Generation Quality and Evaluation

Evaluating the quality of generated text is one of the hardest problems in NLP. Unlike classification (where accuracy is unambiguous) or translation (where BLEU provides a rough metric), open-ended generation has no single correct output. A well-generated paragraph might differ completely from what a human would write and still be excellent. Human evaluation, where raters judge fluency, coherence, relevance, and factual accuracy, remains the gold standard but is expensive, slow, and subjective.

Perplexity measures how surprised the model is by a test dataset: lower perplexity means the model assigns higher probabilities to the actual text, indicating better language modeling. But perplexity correlates imperfectly with generation quality. A model with low perplexity can still produce repetitive, boring, or incoherent text depending on the decoding strategy. Perplexity measures the model's understanding of language, not the quality of its generative output.

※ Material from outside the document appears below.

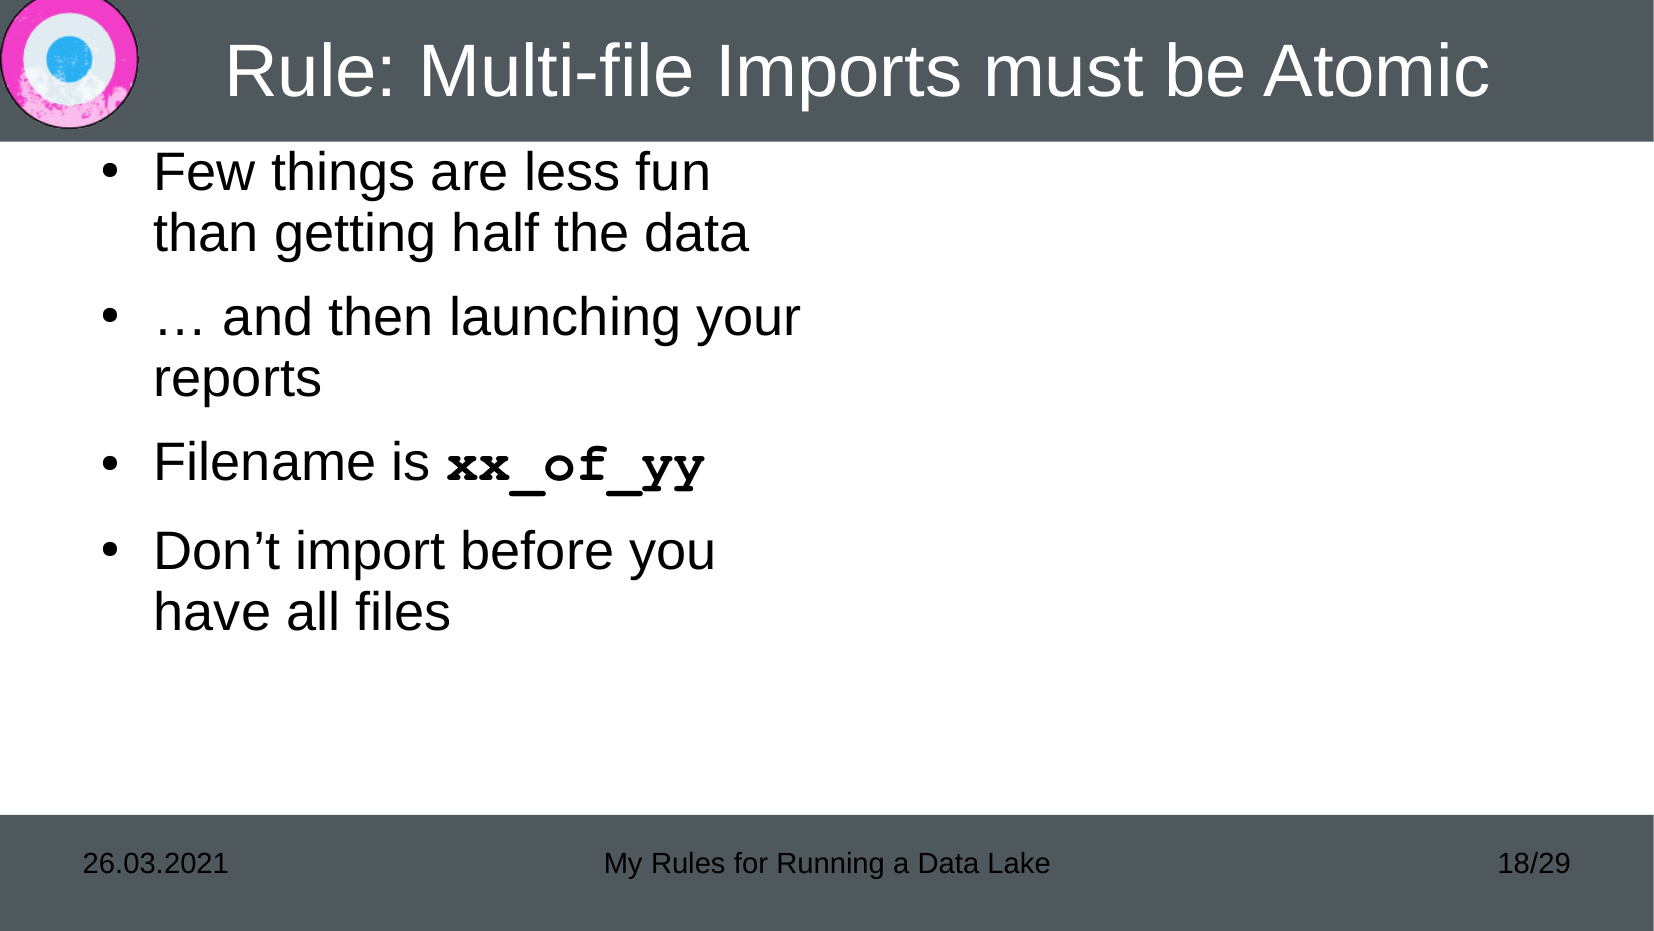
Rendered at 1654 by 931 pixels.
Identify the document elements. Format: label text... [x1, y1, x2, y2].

title Rule: Multi-file Imports must be Atomic [153, 5, 1654, 136]
picture [0, 0, 228, 148]
list Few things are less fun than getting half the data … and then launching your reports Filename is xx_of_yy Don’t import before you have all files [82, 141, 809, 815]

LLM-as-judge evaluation uses a separate language model to rate generated text on specified criteria. This approach scales better than human evaluation and correlates well with human judgments for many quality dimensions. The judge model is given the generated text, the original prompt, and a rubric (rate on a 1-5 scale for accuracy, helpfulness, and safety), and it produces numerical scores and explanations. The risk is that model judges share biases with the models they evaluate, potentially creating a feedback loop that reinforces rather than corrects systematic issues.

Key Takeaway

Text generation works by predicting one token at a time from a probability distribution, with decoding strategies like temperature, top-k, and nucleus sampling controlling the tradeoff between predictable, safe output and creative, diverse text.